In der Regel fünf Jahre ab Inbetriebnahme. Übersteigen die Kosten je Wohnung 300 Euro, kann die Dauer auf bis zu neun Jahre verlängert werden – der jährliche Höchstbetrag bleibt aber bei 60 Euro.
Was bedeutet offener Netzzugang?
Das Netz muss anderen Anbietern zu fairen Bedingungen offenstehen, damit Ihr Mieter seinen Anbieter frei wählen kann. Ein exklusiver Betreibervertrag schließt die Umlagefähigkeit aus. Lassen Sie sich die Voraussetzung vom Netzbetreiber schriftlich bestätigen.
Kann ich das Entgelt umlegen, wenn der Ausbau gefördert wurde?
Nein. Eine öffentliche Förderung schließt die Umlage aus, auch eine Teilförderung. Klären Sie das vor dem Beschluss in der Eigentümerversammlung.
Ersetzt das Bereitstellungsentgelt das entfallene Kabelprivileg?

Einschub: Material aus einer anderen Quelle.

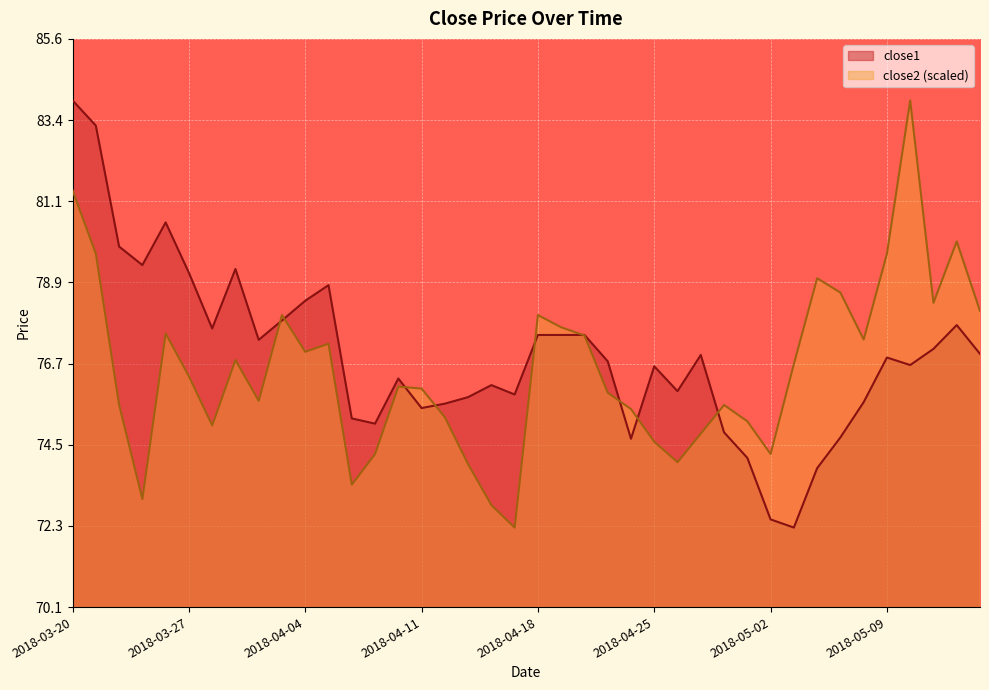

True or false: close2 has more than 2 points higher than both neighbors.

True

Nein, es sind zwei verschiedene Sachverhalte. Ein bestehender Kabel-Sammelvertrag wird nicht dadurch umlagefähig, dass Sie ihn als Glasfaserentgelt bezeichnen. Das Entgelt deckt ausschließlich die Errichtung eines Glasfasernetzes im Gebäude ab.
Rechtsgrundlagen
- § 72 TKG – Bereitstellungsentgelt für gebäudeinterne Glasfasernetze
- § 2 Nr. 15 BetrKV – Gemeinschaftsantennenanlage und Breitbandnetz
- § 556 Abs. 1 BGB – Umlage nur bei Vereinbarung
- § 555b BGB – Abgrenzung zur Modernisierung
- §§ 195, 199 BGB – Verjährung des Rückforderungsanspruchs
Dieser Beitrag ersetzt keine Rechtsberatung. Maßgeblich ist immer, was in Ihrem Mietvertrag vereinbart ist.